* Start *

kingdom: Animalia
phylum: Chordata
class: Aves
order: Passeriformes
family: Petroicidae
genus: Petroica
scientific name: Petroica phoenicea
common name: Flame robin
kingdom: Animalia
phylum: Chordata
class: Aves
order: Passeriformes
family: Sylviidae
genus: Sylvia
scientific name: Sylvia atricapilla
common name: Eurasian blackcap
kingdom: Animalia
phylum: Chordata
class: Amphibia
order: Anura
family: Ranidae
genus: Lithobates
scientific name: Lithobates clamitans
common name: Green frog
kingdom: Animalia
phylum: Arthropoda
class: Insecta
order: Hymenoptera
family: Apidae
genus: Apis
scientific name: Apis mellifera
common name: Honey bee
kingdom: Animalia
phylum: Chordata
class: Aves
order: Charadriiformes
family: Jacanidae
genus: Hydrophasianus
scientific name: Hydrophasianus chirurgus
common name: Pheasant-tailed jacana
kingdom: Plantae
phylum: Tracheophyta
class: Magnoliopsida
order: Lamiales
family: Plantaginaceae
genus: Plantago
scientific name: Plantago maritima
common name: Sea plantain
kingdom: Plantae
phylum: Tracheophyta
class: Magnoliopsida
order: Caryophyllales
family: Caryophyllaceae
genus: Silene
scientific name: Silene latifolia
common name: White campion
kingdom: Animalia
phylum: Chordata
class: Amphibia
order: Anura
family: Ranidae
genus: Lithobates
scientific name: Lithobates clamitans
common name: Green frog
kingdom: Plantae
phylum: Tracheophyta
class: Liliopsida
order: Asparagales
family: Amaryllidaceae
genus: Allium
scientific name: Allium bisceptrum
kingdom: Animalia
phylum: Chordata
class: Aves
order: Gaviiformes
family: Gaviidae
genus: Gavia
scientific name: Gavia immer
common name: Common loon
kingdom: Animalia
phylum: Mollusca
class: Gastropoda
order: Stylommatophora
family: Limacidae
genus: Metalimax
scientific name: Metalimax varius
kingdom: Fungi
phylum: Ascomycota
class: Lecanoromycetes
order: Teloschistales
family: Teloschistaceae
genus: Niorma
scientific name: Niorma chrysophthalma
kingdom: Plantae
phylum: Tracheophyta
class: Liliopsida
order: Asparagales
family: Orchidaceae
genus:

* End *

- **REQUEST**
Copy the rows from the line with "common name: Sea plantain" up to and including the line with "order: Gaviiformes", swapping "scientific name" for "species" and leaving everything else unchanged.

- **RESPONSE**
common name: Sea plantain
kingdom: Plantae
phylum: Tracheophyta
class: Magnoliopsida
order: Caryophyllales
family: Caryophyllaceae
genus: Silene
species: Silene latifolia
common name: White campion
kingdom: Animalia
phylum: Chordata
class: Amphibia
order: Anura
family: Ranidae
genus: Lithobates
species: Lithobates clamitans
common name: Green frog
kingdom: Plantae
phylum: Tracheophyta
class: Liliopsida
order: Asparagales
family: Amaryllidaceae
genus: Allium
species: Allium bisceptrum
kingdom: Animalia
phylum: Chordata
class: Aves
order: Gaviiformes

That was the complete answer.